I want to remove all the "http://www.xyz.com/cgi-bin/foo.pl?bar=" so only the last number is left. I am sure I could write a php script to update the table like I want, but I want to know if there is a simple command in SQL to handle this problem. What's the easiest way to make this update?
(I'm not familiar with MySQL, but the principles remain the same and should be child's play to translate into MySQL syntax - consult that manual!)
In order to isolate the number on the right hand side of the equals sign you need to do the following:
1) Find the position of the equals sign in the string (I shall do the search from right to left, but it only matters if there are other parameters on the querystring)
2) Grab the part of the string after this point.

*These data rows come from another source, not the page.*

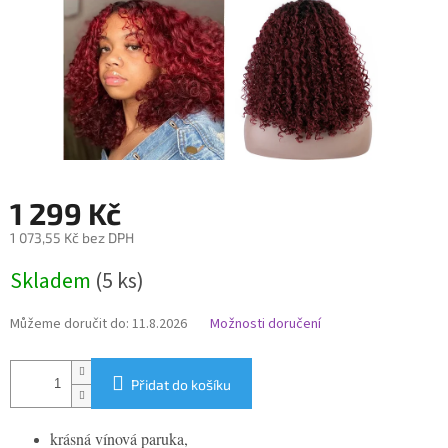
1 299 Kč
1 073,55 Kč bez DPH
Měrná
Skladem
(5 ks)
cena:
Můžeme doručit do:
11.8.2026
Možnosti doručení
Přidat do košíku
krásná vínová paruka,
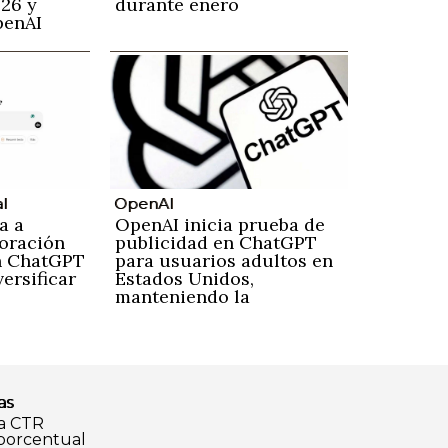
026 y
durante enero
penAI
al
OpenAI
a a
OpenAI inicia prueba de
poración
publicidad en ChatGPT
n ChatGPT
para usuarios adultos en
ersificar
Estados Unidos,
manteniendo la
privacidad
as
a CTR
 porcentual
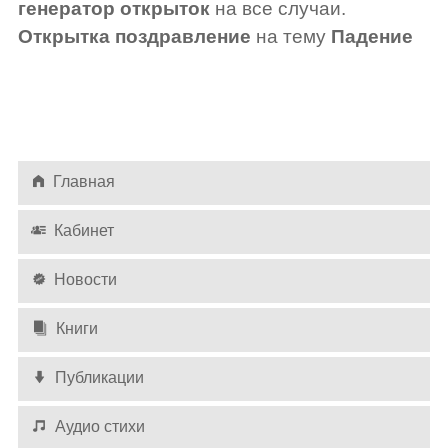
генератор открыток
на все случаи.
Открытка поздравление
на тему
Падение
Главная
Кабинет
Новости
Книги
Публикации
Аудио стихи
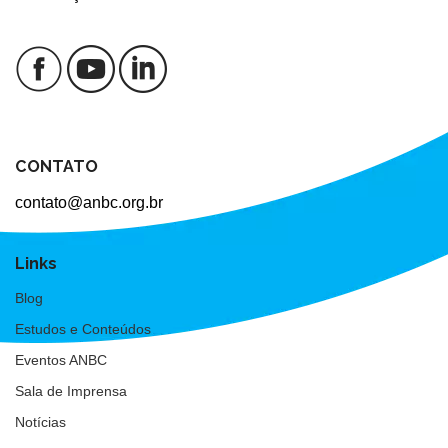
CONTATO
contato@anbc.org.br
Links
Blog
Estudos e Conteúdos
Eventos ANBC
Sala de Imprensa
Notícias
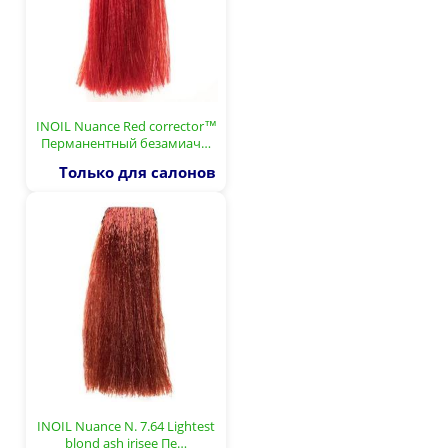
INOIL Nuance Red corrector™
Перманентный безамиач…
Только для салонов
INOIL Nuance N. 7.64 Lightest
blond ash irisee Пе…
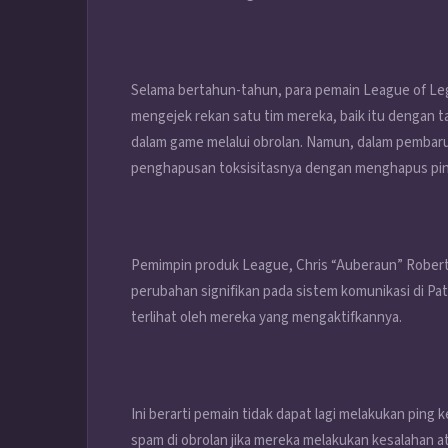
Selama bertahun-tahun, para pemain League of L
mengejek rekan satu tim mereka, baik itu dengan t
dalam game melalui obrolan. Namun, dalam pembar
penghapusan toksisitasnya dengan menghapus ping 
Pemimpin produk League, Chris “Auberaun” Rober
perubahan signifikan pada sistem komunikasi di P
terlihat oleh mereka yang mengaktifkannya.
Ini berarti pemain tidak dapat lagi melakukan ping
spam di obrolan jika mereka melakukan kesalahan a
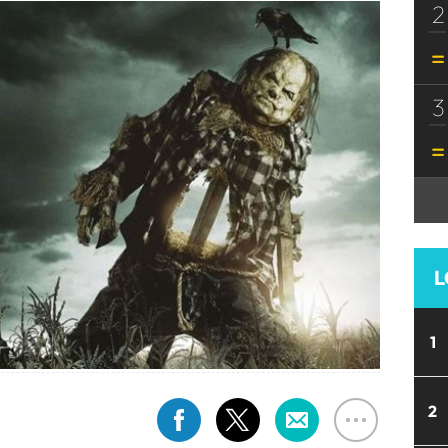
2
3
L
1
2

These two sub-stages can be easily incorporated into a single SQL "UPDATE" query - the following is an example in VBScript/JET SQL syntax (which works on MSAccess and SQL Server):
UPDATE TableName SET [FieldName] = Mid([FieldName],InStrRev([FieldName],"=")+1);
It works for me (knocked this up in MSAccess, and tested it on your test string)! As I said at the start, translating this into the appropriate syntax for MySQL should be pretty damn easy.
If you want to parameterize the "foo" and "bar" bits of the url then it will be a little more complicated, but still along these lines. If this is the case and you get stuck, let me know!
I looked up InStrRev in the MySQL manual and it doesnt use that code. My guess is that that is a Microsoft thing.
InStrRev returns the index of a given substring in a string, but backwards from the end. The forwards version is just plain InStr. These are VBScript commands, but I am sure that there must be a MySQL equivalent. It is a fundamental string manipulation function.
I had a look here:
INSTR seems to be the same as VBScript's InStr, but there doesn't seem to be an equivalent for InStrRev.
It's probably best to stick to the forward-searching INSTR rather than concocting a cunning InStrRev replacement using a multiple REVERSEs...! It all depends on how many querystring parameters there are. If there's just one, then using plain ol' INSTR should be fine.
If not, then it might be worth looking into using a regular expression to grab the bit you want, but that may be overkill, and will open a whole new can of worms! Only pursue this if absolutely necessary!